L'ordonnance de clôture est intervenue le 29 juin 2022.
L'affaire a été fixée à plaider à l'audience du 13 octobre 2022. L'affaire a été mise en délibéré pour être rendu par mise à disposition au greffe le 15 février 2023.
MOTIFS DE LA DÉCISION
Le juge des référés a dit n'y avoir lieu à référé en l'état de contestations sérieuses relativement à la réception, relevant exclusivement du juge du fond, Il a dit également n'y avoir lieu à référé sur les comptes entre les parties et les demandes de dommages et intérêts respectives.

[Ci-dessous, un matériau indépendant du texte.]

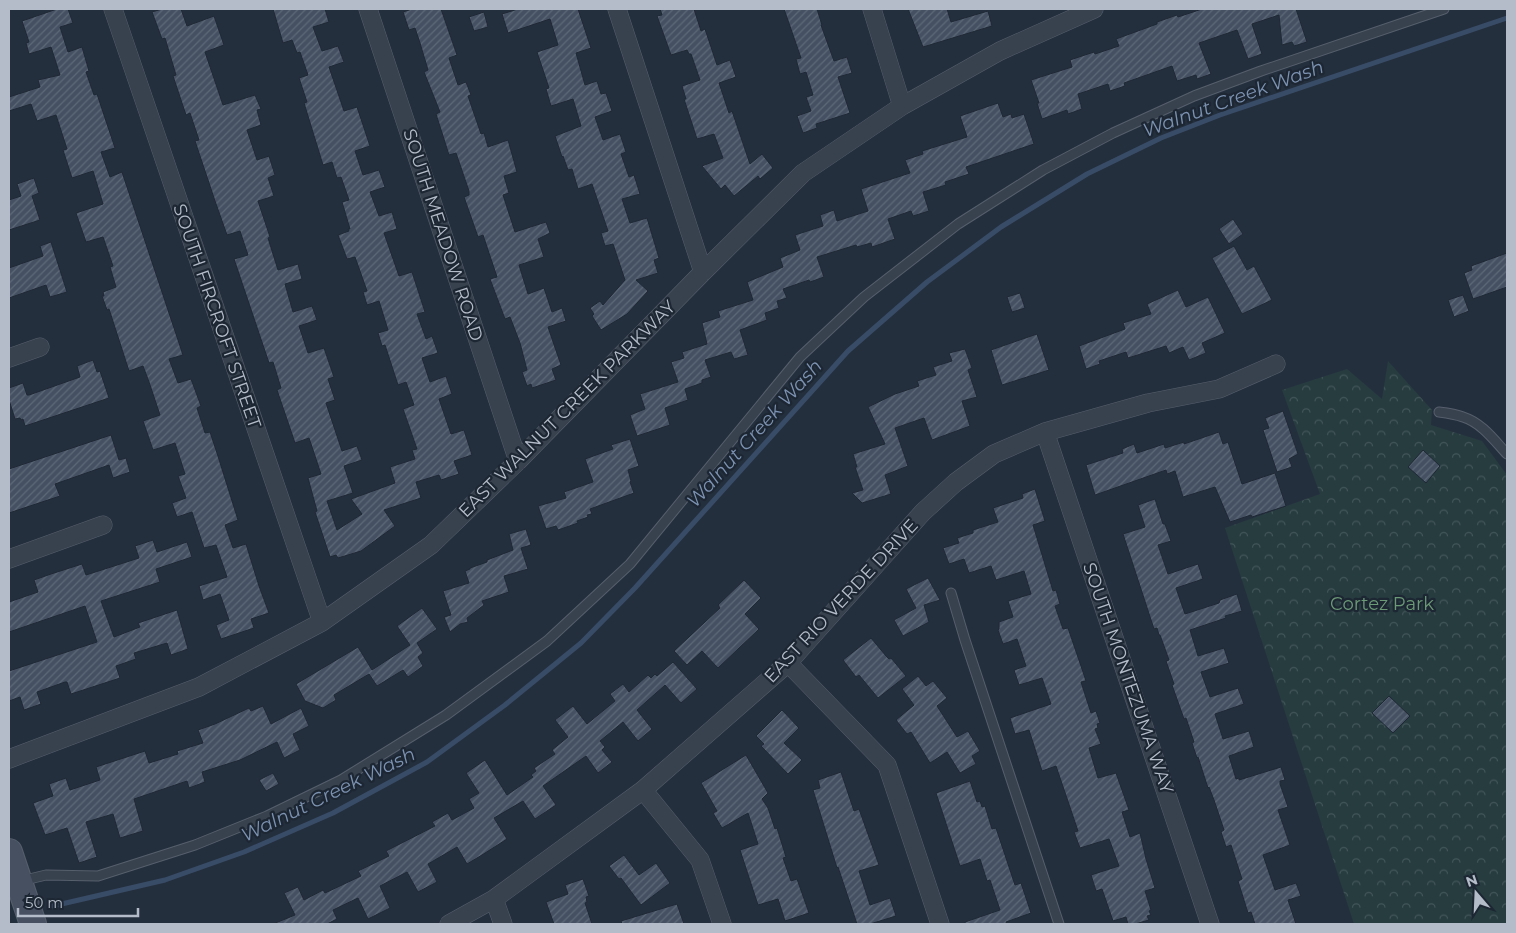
<svg xmlns="http://www.w3.org/2000/svg" width="1516" height="933" viewBox="0 0 1516 933" font-family="Montserrat,sans-serif">
  <style>
    .park { fill: url(#park-crowns) }
    .lines { fill: none; stroke-linecap: round; stroke-linejoin: round }
    .stream { stroke: #394c67; stroke-width: 5 }
    .building { fill: url(#building-hatch); stroke: #1f2835 }
    .lane-casing { stroke: #565f6c; stroke-width: 11 }
    .street-casing { stroke: #565f6c; stroke-width: 19 }
    .secondary-casing { stroke: #565f6c; stroke-width: 28 }
    .lane { stroke: #38414e; stroke-width: 9 }
    .street { stroke: #38414e; stroke-width: 18 }
    .secondary { stroke: #465061; stroke-width: 26 }
    .labels { text-anchor: middle; stroke-width: 4.5; stroke-linejoin: round; paint-order: stroke }
    .street-label { font-size: 18px; fill: #b4bcc9; stroke: #1d2633 }
    .park-label { font-size: 18px; fill: #6b9a76; stroke: #1d2633 }
    .water-label { font-size: 19px; font-style: italic; fill: #7c92b1; stroke: #1d2633 }
  </style>
  <defs>
    <pattern id="park-crowns" width="20" height="18" patternUnits="userSpaceOnUse" patternTransform="scale(1.25)"><rect width="20" height="18" fill="#263c3f"/><path d="M2 6a3 3 0 1 1 6 0M12 15a3 3 0 1 1 6 0" fill="none" stroke="#435659"/></pattern>
    <pattern id="building-hatch" width="6" height="6" patternUnits="userSpaceOnUse" patternTransform="scale(1.25)"><rect width="6" height="6" fill="#455162"/><path d="M-1 1l2-2M0 6l6-6M5 7l2-2" fill="none" stroke="#5d6877"/></pattern>
  </defs>
  <rect width="100%" height="100%" fill="#242f3e"/>
  <path class="park" d="M1388 361 1432 410 1431 425 1482 441 1507 475V924H1354L1225 528 1320 494 1282 390 1347 369 1382 399Z"/>
  <g class="lines">
    <path class="stream" d="M53 906 165 880 244 852 333 813 427 762 505 705 581 643 635 588 848 351 927 282 1001 227 1087 174 1161 138 1220 115 1507 18"/>
  </g>
  <path class="building" d="M57 9H68L73 23 60 27 68 52 82 47 89 71 86 72 94 95 97 94 115 148 101 152 110 177 122 172 183 355 169 359 178 383 191 379 201 406 197 408 205 433 210 432 217 453 238 520 225 525 233 548 246 544 259 586 269 613 251 619 254 628 221 639 216 625 229 620 220 594 203 600 199 586 227 577 216 545 204 548 192 512 177 517 172 503 186 498 178 476 185 474 175 443 153 450 143 421 160 415 149 382 143 366 129 371 109 309 107 310 102 296H104L103 292 116 287 110 267 113 266 103 237 86 242 76 213 103 204 93 171 72 178 63 150 67 149 56 115 37 121 31 104 9 111V97L40 87 38 80 60 75 51 47 29 54 26 43 29 42 22 21Z
    M162 9H181L187 26 214 16 224 45 205 52 223 105 255 95 261 109 257 110 261 125 247 130 257 160 269 156 275 175 268 178 274 196 258 201 270 237 268 238 278 270 298 264 302 279 285 284 293 312 312 306 317 320 299 326 308 353 324 348 334 377 328 379 335 400 326 403 342 451 357 446 362 460 344 466 353 493 327 501 337 530 362 514 351 499 395 483 390 467 415 459 412 450 417 449 403 409 414 405 406 382 398 385 385 345 382 346 378 333 388 330 379 301 367 305 363 292 367 291 355 257 347 259 338 235 349 231 348 229H350L342 202 349 200 341 177 337 178 332 162 323 165 304 103 307 102 299 78 308 75 300 52 297 53 292 40 283 43 273 9H325L329 22 313 27 322 51 338 46 344 62 329 67 344 111 357 107 370 146 355 151 363 175 379 170 385 187 370 192 379 216 392 212 397 229 384 233 399 276 412 272 425 312 417 314 426 339 432 336 438 353 422 358 430 382 446 376 452 394 439 399 451 434 464 430 472 455 454 461 459 474 441 480 439 475 416 482 421 498 384 510 395 526 361 551 338 558 336 555 330 557 315 512 317 511 308 478 321 474 309 438 295 443 277 390 281 388 273 362 269 363 234 259 248 255 240 231 227 235 215 201 195 141 199 140 190 113 186 115 173 76 176 75 165 38 162 39 152 12Z
    M412 9H441L457 55 449 58 458 85 466 82 471 95 468 96 481 134 484 133 488 147 508 140 517 172 504 176 509 193 503 195 515 232 546 222 550 233 538 239 544 257 519 265 528 294 544 288 552 312 562 308 566 321 548 327 561 365 552 369 556 380 532 388 531 384 527 386 522 372 527 370 520 343 510 317 505 319 490 279 497 277 483 235 478 237 464 197 469 195V191L457 156 456 153 449 155 443 136 436 114 440 112 424 72 428 70 420 43 415 28 409 30 403 12Z
    M518 9H578L591 48 576 53 585 85 597 81 601 94 606 93 612 111 595 117 603 140 620 134 626 152 621 154 629 177 634 175 640 194 622 199 630 223 647 218 659 258 654 260 658 273 636 280 648 291 627 314 601 330 592 316 594 314 590 308 600 301 603 305 625 280 613 244 605 246 601 233 608 231 592 184 578 189 572 169 568 170 563 156 562 157 555 136 581 126 573 99 551 106 546 89 549 88 537 52 558 45 550 19 508 33 502 14Z
    M660 9H694L701 31 705 29 717 65 730 60 736 77 719 83 729 113 732 111 750 164 762 154 773 168 760 179 758 176 734 196 725 185 721 189 702 166 723 158 714 134 697 139 684 99H686L682 86 700 80 691 54H689L687 50 671 55 657 16 662 15Z
    M784 9H817L822 25H821L834 61 847 57 852 73 838 77 850 113 816 124 817 128 803 133 797 116 811 111 806 97 813 95 806 72 800 74 796 59 801 58Z
    M908 9H947L951 22 988 11 992 26 923 47Z
    M1202 9H1296L1307 42 1294 46 1292 42 1282 45 1279 15 1252 24 1262 54 1248 59 1237 30 1199 43 1211 74 1197 79 1196 75 1177 81 1172 66 1124 83 1125 86 1110 91 1108 84 1078 94 1082 109 1068 114 1067 110 1042 119 1037 103H1039L1031 80 1072 67 1070 60 1094 52 1095 54 1119 46 1116 39 1157 24V22L1177 15 1178 17Z
    M484 12 488 27 474 31 469 17Z
    M998 103 1003 117 1011 114 1012 118 1024 114 1034 144 966 167 969 174 945 182 946 185 923 192 929 211 913 216 911 211 888 219 895 239 872 247 871 243 857 247 856 245 817 257 824 277 810 282 809 280 783 289 787 298 777 301 779 308 765 313 767 320 740 330 748 355 734 359 731 352 705 360 711 377 702 380V383L685 389 688 400 665 408 670 425 637 436 630 415 645 409 640 394 678 382 671 362 684 358 682 352 707 344 702 323 720 317 718 311 753 300 747 282 783 267 780 258 800 250 795 235 823 226 820 215 834 210 837 221 868 211 861 189 910 173 905 160 923 154 922 151 967 137 960 116Z
    M34 178 39 193 32 196 40 220 9 230V200L21 196 17 184Z
    M1233 219 1243 234 1229 244 1219 229Z
    M51 242 67 292 50 297 46 285 9 298V268L43 256 40 246Z
    M1234 246 1247 270 1254 266 1272 300 1242 314 1212 258Z
    M1507 253V287L1473 299 1464 273 1472 270 1471 266Z
    M1178 290 1186 307 1208 297 1225 333 1202 343 1206 353 1189 360 1183 347 1169 353 1166 346 1128 358 1126 352 1099 361 1100 364 1086 369 1079 346 1125 329 1123 323 1151 314 1147 304Z
    M1020 293 1025 308 1012 312 1007 297Z
    M1463 295 1469 311 1454 317 1448 300Z
    M1037 334 1049 370 1002 385 991 350Z
    M965 349 972 368 968 370 977 397 962 401 970 426 932 440 924 418 895 428 908 466 885 475 891 494 862 503 852 493 863 490 855 467H857L853 454 885 444 868 407 895 394 919 386 917 381 936 375 933 367 952 361 949 353Z
    M93 360 97 372 100 371 109 398 25 426 23 419 21 420 20 418 15 419 9 400V388L23 383 27 395H29L80 377 77 366Z
    M1283 411 1298 454 1289 459 1292 467 1277 472 1263 430 1269 428 1265 418Z
    M1219 432 1223 444 1228 442 1242 484 1275 473 1286 506 1252 517 1251 515 1230 522 1215 487 1183 497 1175 471 1167 474 1166 470 1095 495 1086 465 1123 453 1122 449 1134 444 1137 453 1164 444 1165 448 1184 442V444Z
    M111 435 119 460 126 458 130 472 113 478 109 465 55 484 60 496 9 513V469Z
    M630 439 639 466 628 470 631 481 630 482 634 493 590 509 592 514 587 515 588 517 577 521 578 523 558 530 556 526 546 529 538 506 566 498 564 492 593 482 585 459 613 449 611 445Z
    M1423 450 1440 466 1426 483 1408 467Z
    M1035 489 1045 521 1033 525 1053 591 1056 590 1060 604 1055 606 1063 629 1068 628 1082 669 1086 681 1081 682 1091 713 1096 711 1100 723 1097 724 1098 728 1095 729 1101 744 1089 748 1098 778 1116 773 1129 810 1122 812 1130 837 1140 833 1146 859 1155 888 1145 891 1151 910 1149 911 1151 915 1147 916 1149 920 1135 924H1128L1126 917 1113 921 1102 889 1096 891 1091 875 1119 866 1109 839 1080 848 1074 832 1078 831 1056 766 1042 771 1029 730 1015 734 1010 718 1051 704 1042 678 1019 685 1014 670 1026 666 1017 639 1003 644 998 630 999 629V622L1013 617 1008 601 1031 594 1024 571 996 580 991 566 969 573 964 559 949 564 943 548 959 543 957 538 973 533V530L998 522 993 508 1023 498 1022 494Z
    M1155 499 1163 524H1165L1171 541 1158 545 1168 574 1198 564 1203 579 1176 588 1185 614 1219 603 1220 600 1237 594 1242 611 1225 616 1226 618 1190 630 1198 656 1224 648 1229 663 1201 672 1210 697 1238 688 1244 704 1215 714 1223 739 1249 731 1254 747 1229 756 1236 779 1239 778V780L1281 767 1285 780 1280 781V784L1288 807 1278 810 1290 845 1263 855 1275 890 1296 883 1301 896 1288 900 1296 924H1255L1251 912 1248 913 1238 881 1242 879 1231 845 1226 847 1221 832 1224 830 1214 800 1209 787 1208 788 1198 757 1197 758 1192 743 1194 742 1186 718 1184 719 1172 685 1174 684 1166 661 1169 660 1160 635H1159L1157 628 1154 629 1123 534 1145 527 1138 505Z
    M526 529 531 545 521 548 528 569 504 576 509 592 482 601 484 605 467 618 468 622 460 624 450 632 444 617 451 615 443 591 469 583 465 571 470 569V568L487 562V560L513 550 509 534Z
    M153 540 157 552 187 542 192 557 156 569 160 582 101 601 114 637 140 627 138 623 177 610 188 649 171 655 167 643 134 653 136 659 116 666 120 678 71 694 67 682H65L37 692 41 704 24 710 20 697 9 701V671L97 642 85 606 9 632V602L38 592 34 580 51 574 82 564 86 575 139 558 135 546Z
    M928 578 940 600 924 605 929 622 903 636 894 620 916 608 906 589Z
    M744 580 761 598 745 614 759 629 718 668 702 651 687 665 674 651 720 608 718 605Z
    M422 608 437 629 417 643 423 653 418 657 423 666 408 677 403 670 377 686 369 674 334 695 336 700 323 708 305 701 296 684 358 647 372 670 410 645 397 626Z
    M871 638 886 656 889 659 891 658 906 676 878 698 859 675 856 677 843 660Z
    M673 662 697 689 681 703 665 685 637 710 652 729 638 741 623 722 600 741 605 747 602 750 612 762 598 773 586 756 543 786 556 805 535 819 523 801 494 818 507 839 482 855 467 864 457 847 428 864 437 882 418 892 407 872 380 886 390 908 368 919 358 898 333 910 337 919 327 924H273L295 915 284 893 298 887 304 900 323 890 325 893 361 876 358 871 389 856 386 851 435 826 432 822 448 813 452 820 474 808 469 799 479 793 466 773 485 760 507 795 533 777 531 775 536 771 534 768 555 754 552 750 568 737 555 720 573 706 587 724 615 701 610 694 623 684 629 692 648 675 651 678 655 674 657 676Z
    M918 676 926 686 933 681 947 698 937 706 957 737 968 731 980 751 972 756 976 764 960 773 947 752 930 763 911 732 907 734 896 720 914 705 902 689Z
    M1389 696 1410 716 1393 733 1372 713Z
    M263 706 271 724 301 708 309 726 293 734 300 750 284 758 277 742 240 760 202 772 205 782 189 788 187 781 134 799 143 831 120 838 113 814 86 822 97 857 79 863 67 828 45 835 33 803 53 796 49 784 66 778 70 790 100 780 96 767 145 751 149 763 178 754 177 751 203 743 198 730 215 724 249 708 251 711Z
    M782 710 799 728 784 743 802 760 788 774 761 746 764 744 756 736Z
    M746 755 768 793 762 799 768 808 775 829 777 828 786 857 783 858 791 881 797 879 809 913 785 921 778 899 758 905 740 850 758 844 748 813 722 828 713 813 717 811 701 783Z
    M841 772 854 811 859 809 879 865 859 871 870 905 890 898 896 916 870 924H857L838 867 837 868 813 790 820 788 818 780Z
    M273 773 279 784 266 791 259 780Z
    M970 781 977 802 980 801 982 807 985 806 992 829 996 828 1015 885 1021 883 1031 913 1006 922 1007 924H965V922L1000 910 990 880 987 881 980 859 960 866 936 793Z
    M624 855 639 875 656 863 670 883 641 905 621 878 619 879 609 866Z
    M583 879 589 896 586 897 587 902 585 903 592 924H554L546 902 568 894 565 885Z
    M677 904 684 924H622L621 921Z"/>
  <g class="lines">
    <defs>
      <path id="lane" d="M1439 412C1447 413 1455 414 1463 417 1482 423 1494 440 1507 454
        M951 593 965 640 1059 924
        M21 881 46 875 98 876 195 845 267 816 341 780 446 715 547 641 630 564 800 357 864 297 958 224 1043 170 1113 133 1194 96 1261 71 1444 9"/>
      <path id="street" d="M113 9 322 622
        M368 9 518 461
        M617 9 703 272
        M872 9 902 106
        M9 358 40 347
        M1045 432 1210 924
        M9 559 103 525
        M788 663 887 765 940 924
        M9 759 199 687 322 622 431 545 518 461 703 272 803 173 902 106 1000 51 1094 9
        M643 790 700 860 722 924
        M494 899 503 924
        M449 924 494 899 643 790 788 663 923 512 956 482 994 454 1045 432 1148 403 1219 389 1276 364"/>
      <path id="secondary" d="M9 852 33 924"/>
    </defs>
    <use href="#lane" class="lane-casing"/>
    <use href="#street" class="street-casing"/>
    <use href="#secondary" class="secondary-casing"/>
    <use href="#lane" class="lane"/>
    <use href="#street" class="street"/>
    <use href="#secondary" class="secondary"/>
  </g>
  <g class="labels">
    <g class="street-label">
      <text transform="translate(443 235) rotate(72)" y="6">SOUTH MEADOW ROAD</text>
      <text transform="translate(217 316) rotate(71)" y="6">SOUTH FIRCROFT STREET</text>
      <text transform="translate(567 409) rotate(-45)" y="6">EAST WALNUT CREEK PARKWAY</text>
      <text transform="translate(841 601) rotate(-47)" y="6">EAST RIO VERDE DRIVE</text>
      <text transform="translate(1128 678) rotate(71)" y="6">SOUTH MONTEZUMA WAY</text>
    </g>
    <g class="park-label">
      <text x="1382" y="610">Cortez Park</text>
    </g>
    <g class="water-label">
      <text transform="translate(1233 98) rotate(-20)" y="7">Walnut Creek Wash</text>
      <text transform="translate(754 433) rotate(-48)" y="7">Walnut Creek Wash</text>
      <text transform="translate(328 794) rotate(-26)" y="7">Walnut Creek Wash</text>
    </g>
  </g>
  <rect width="1516" height="933" fill="none" stroke="#b4bcc9" stroke-width="20"/>
  <g transform="translate(1476 893) rotate(341)" stroke="#1d2633" stroke-width="4" paint-order="stroke">
  <path d="M0-4L9 19L0 12L-9 19Z" fill="#b4bcc9"/>
  <text y="-8" font-size="14" font-weight="bold" text-anchor="middle" fill="#b4bcc9">N</text>
  </g>
  <path d="M18 908v8h120v-8" fill="none" stroke="#b4bcc9" stroke-width="2.5"/>
  <text x="25" y="908" font-size="15" fill="#b4bcc9" stroke="#1d2633" stroke-width="4" paint-order="stroke">50 m</text>
</svg>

En statuant comme il l'a fait le premier juge a seulement statué sur sa compétence en tant que juge des référés. Se pose donc la question de la régularité de l'appel interjeté sans respecter les dispositions des articles 83 et suivants du code de procédure civile. qui imposent à l'appelant, à peine de caducité, de solliciter une autorisation d'assigner à jour fixe ou une fixation prioritaire.
Il y a lieu avant-dire droit de rouvrir les débats à l'audience du 9 mars 2023 à 8 heures 30 pour observations des parties sur les conséquences du non-respect par les appelants de ces obligations.
Les dépens et les demandes en application des dispositions de l'article 700 du code de procédure civile sont réservés.
PAR CES MOTIFS,
LA COUR :
Avant-dire droit,
- Rouvre les débats à l'audience du 9 mars 2023 à 8 heures 30 pour observations des parties sur l'application à l'espèce des dispositions des articles 83 et suivants du code de procédure civile,
- Réserve les dépens et les demandes en application des dispositions de l'article 700 du code de procédure civile.